メキシコW杯アジア最終予選の韓国戦で鮮やかなFKを決めた木村和司(背番号10) photo by スポーツ報知/アフロメキシコW杯アジア最終予選の韓国戦で鮮やかなFKを決めた木村和司(背番号10) photo by スポーツ報知/アフロこの記事に関連する写真を見る 木村和司のFKと聞いて、おそらく多くの人が思い浮かべるのは、1985年10月26日、東京・国立競技場での日韓戦で放たれた"伝説のFK"だろう。

 日本代表はその年、翌1986年にメキシコで開催されるワールドカップへの出場権をかけたアジア予選を一次、二次と勝ち上がり、最終予選で韓国と顔を合わせた。結果から言えば、日本はホームアンドアウエーの2試合とも韓国に敗れ、ワールドカップ初出場を逃すことになる。

 だが、ホームでの初戦、日本は0-2とリードを許して迎えた前半43分に、木村がおよそ25メートルのFKを直接叩き込み、一矢を報いた。

 美しい軌道を描いてゴール左上に突き刺さったFKは、"日本が最もワールドカップに近づいた瞬間"とともに、現在まで長く語り継がれている。

 ところが、だ。

 伝説のFKが生まれた試合を見ていた金田喜稔の心の内は、そうした感傷的なものとは少しばかり距離を置いたところにあった。

「和司とか、あの時の(日本代表の)レギュラー組ともよう話したけど、ホームで1-2(の敗戦)じゃあ、話にならんわけですよ。で、アウェーでも勝てなかった。だから、惜しかったとか、(ワールドカップに)近づいたっていう気持ちもない。
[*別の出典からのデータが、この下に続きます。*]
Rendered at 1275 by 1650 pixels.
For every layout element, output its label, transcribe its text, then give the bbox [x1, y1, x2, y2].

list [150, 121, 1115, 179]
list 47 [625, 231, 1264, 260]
国立が満員になって、(木村のFKが)強烈だったから、ウワーッて盛り上がって印象深いとは思うけど、力の関係で言うたら、当時の韓国には(日本は)ほぼ勝てなかったからね」

 そんな冷めた感情になるのには、理由がある。

 いまだ破られていない日本代表最年少得点記録を保持していることでもわかるように、10代にして華々しいデビューを果たした金田は、その後も長く日本代表の中心選手として活躍することが期待されていた。

 しかし、1984年ロサンゼルスオリンピックのアジア最終予選で惨敗したことをきっかけに、金田は「代表を辞退するために、加茂(周/当時日産自動車監督)さんに『もう日産だけでやりたい』って伝えて、森(孝慈/当時日本代表監督)さんからのオファーを全部断ってもらってた」のである。